**What to work on**
Reproduce the text of each item below word for word, leaving out the pictures.

Dataset excerpts
>>>>>

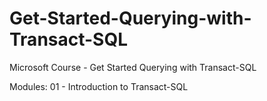# Get-Started-Querying-with-Transact-SQL
Microsoft Course - Get Started Querying with Transact-SQL

Modules:
01 - Introduction to Transact-SQL
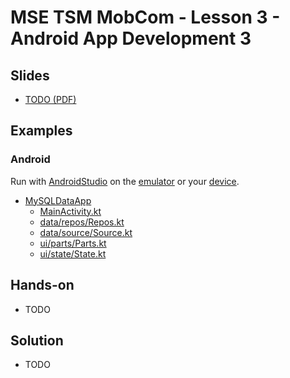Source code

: # MSE TSM MobCom - Lesson 3 - Android App Development 3
## Slides
* [TODO (PDF)](http://www.tamberg.org/mse/2025/hs/TSM_MobCom_TODO.pdf)

## Examples
### Android
Run with [AndroidStudio](https://developer.android.com/studio) on the [emulator](https://developer.android.com/codelabs/basic-android-kotlin-compose-emulator) or your [device](https://developer.android.com/codelabs/basic-android-kotlin-compose-connect-device).

* [MySQLDataApp](Android/MySQLDataApp)
    * [MainActivity.kt](Android/MySQLDataApp/app/src/main/java/com/example/mysqldataapp/MainActivity.kt)
    * [data/repos/Repos.kt](Android/MySQLDataApp/app/src/main/java/com/example/mysqldataapp/data/repos/Repos.kt)
    * [data/source/Source.kt](Android/MySQLDataApp/app/src/main/java/com/example/mysqldataapp/data/source/Source.kt)
    * [ui/parts/Parts.kt](Android/MySQLDataApp/app/src/main/java/com/example/mysqldataapp/ui/parts/Parts.kt)
    * [ui/state/State.kt](Android/MySQLDataApp/app/src/main/java/com/example/mysqldataapp/ui/state/State.kt)

## Hands-on
* TODO

## Solution
* TODO
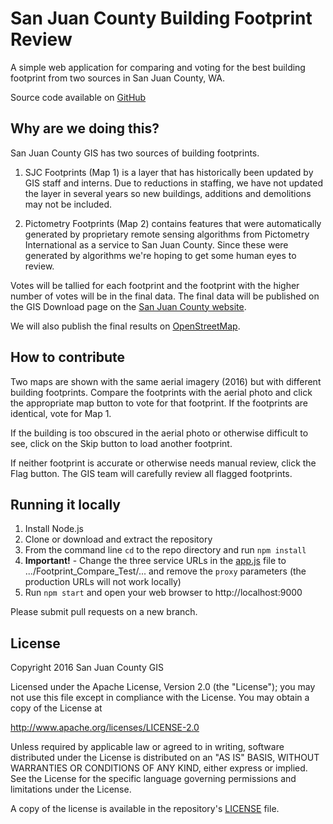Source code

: # San Juan County Building Footprint Review

A simple web application for comparing and voting for the best building
footprint from two sources in San Juan County, WA.

Source code available on [GitHub](http://github.com/sjcgis/footprint-review)

## Why are we doing this?

San Juan County GIS has two sources of building footprints.

1.  SJC Footprints (Map 1) is a layer that has historically been updated by GIS
    staff and interns. Due to reductions in staffing, we have not updated the layer
    in several years so new buildings, additions and demolitions may not be
    included.

2.  Pictometry Footprints (Map 2) contains features that were automatically
    generated by proprietary remote sensing algorithms from Pictometry International
    as a service to San Juan County. Since these were generated by algorithms we're
    hoping to get some human eyes to review.

Votes will be tallied for each footprint and the footprint with the higher
number of votes will be in the final data. The final data will be published
on the GIS Download page on the [San Juan County website](http://sanjuanco.com).

We will also publish the final results on [OpenStreetMap](http://openstreetmap.org).

## How to contribute

Two maps are shown with the same aerial imagery (2016) but with different building
footprints. Compare the footprints with the aerial photo and click the
appropriate map button to vote for that footprint. If the footprints are
identical, vote for Map 1.

If the building is too obscured in the aerial photo or otherwise difficult to
see, click on the Skip button to load another footprint.

If neither footprint is accurate or otherwise needs manual review, click the
Flag button. The GIS team will carefully review all flagged footprints.

## Running it locally

1. Install Node.js
2. Clone or download and extract the repository
3. From the command line `cd` to the repo directory and run `npm install`
4. **Important!** - Change the three service URLs in the [app.js](https://github.com/SJCGIS/footprint-review/blob/master/app.js#L43-L54) file to .../Footprint_Compare_Test/... and remove the `proxy` parameters (the production URLs will not work locally)
5. Run `npm start` and open your web browser to http://localhost:9000

Please submit pull requests on a new branch.

## License

Copyright 2016 San Juan County GIS

Licensed under the Apache License, Version 2.0 (the "License");
you may not use this file except in compliance with the License.
You may obtain a copy of the License at

   <http://www.apache.org/licenses/LICENSE-2.0>

Unless required by applicable law or agreed to in writing, software
distributed under the License is distributed on an "AS IS" BASIS,
WITHOUT WARRANTIES OR CONDITIONS OF ANY KIND, either express or implied.
See the License for the specific language governing permissions and
limitations under the License.

A copy of the license is available in the repository's [LICENSE](https://raw.github.com/sjcgis/footprint-review/master/LICENSE) file.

<<<<<

**Exercise response**
# Get-Started-Querying-with-Transact-SQL
Microsoft Course - Get Started Querying with Transact-SQL

Modules:
01 - Introduction to Transact-SQL
Source code

: # MSE TSM MobCom - Lesson 3 - Android App Development 3
## Slides
* [TODO (PDF)](http://www.tamberg.org/mse/2025/hs/TSM_MobCom_TODO.pdf)

## Examples
### Android
Run with [AndroidStudio](https://developer.android.com/studio) on the [emulator](https://developer.android.com/codelabs/basic-android-kotlin-compose-emulator) or your [device](https://developer.android.com/codelabs/basic-android-kotlin-compose-connect-device).

* [MySQLDataApp](Android/MySQLDataApp)
    * [MainActivity.kt](Android/MySQLDataApp/app/src/main/java/com/example/mysqldataapp/MainActivity.kt)
    * [data/repos/Repos.kt](Android/MySQLDataApp/app/src/main/java/com/example/mysqldataapp/data/repos/Repos.kt)
    * [data/source/Source.kt](Android/MySQLDataApp/app/src/main/java/com/example/mysqldataapp/data/source/Source.kt)
    * [ui/parts/Parts.kt](Android/MySQLDataApp/app/src/main/java/com/example/mysqldataapp/ui/parts/Parts.kt)
    * [ui/state/State.kt](Android/MySQLDataApp/app/src/main/java/com/example/mysqldataapp/ui/state/State.kt)

## Hands-on
* TODO

## Solution
* TODO
Source code

: # San Juan County Building Footprint Review

A simple web application for comparing and voting for the best building
footprint from two sources in San Juan County, WA.

Source code available on [GitHub](http://github.com/sjcgis/footprint-review)

## Why are we doing this?

San Juan County GIS has two sources of building footprints.

1.  SJC Footprints (Map 1) is a layer that has historically been updated by GIS
    staff and interns. Due to reductions in staffing, we have not updated the layer
    in several years so new buildings, additions and demolitions may not be
    included.

2.  Pictometry Footprints (Map 2) contains features that were automatically
    generated by proprietary remote sensing algorithms from Pictometry International
    as a service to San Juan County. Since these were generated by algorithms we're
    hoping to get some human eyes to review.

Votes will be tallied for each footprint and the footprint with the higher
number of votes will be in the final data. The final data will be published
on the GIS Download page on the [San Juan County website](http://sanjuanco.com).

We will also publish the final results on [OpenStreetMap](http://openstreetmap.org).

## How to contribute

Two maps are shown with the same aerial imagery (2016) but with different building
footprints. Compare the footprints with the aerial photo and click the
appropriate map button to vote for that footprint. If the footprints are
identical, vote for Map 1.

If the building is too obscured in the aerial photo or otherwise difficult to
see, click on the Skip button to load another footprint.

If neither footprint is accurate or otherwise needs manual review, click the
Flag button. The GIS team will carefully review all flagged footprints.

## Running it locally

1. Install Node.js
2. Clone or download and extract the repository
3. From the command line `cd` to the repo directory and run `npm install`
4. **Important!** - Change the three service URLs in the [app.js](https://github.com/SJCGIS/footprint-review/blob/master/app.js#L43-L54) file to .../Footprint_Compare_Test/... and remove the `proxy` parameters (the production URLs will not work locally)
5. Run `npm start` and open your web browser to http://localhost:9000

Please submit pull requests on a new branch.

## License

Copyright 2016 San Juan County GIS

Licensed under the Apache License, Version 2.0 (the "License");
you may not use this file except in compliance with the License.
You may obtain a copy of the License at

   <http://www.apache.org/licenses/LICENSE-2.0>

Unless required by applicable law or agreed to in writing, software
distributed under the License is distributed on an "AS IS" BASIS,
WITHOUT WARRANTIES OR CONDITIONS OF ANY KIND, either express or implied.
See the License for the specific language governing permissions and
limitations under the License.

A copy of the license is available in the repository's [LICENSE](https://raw.github.com/sjcgis/footprint-review/master/LICENSE) file.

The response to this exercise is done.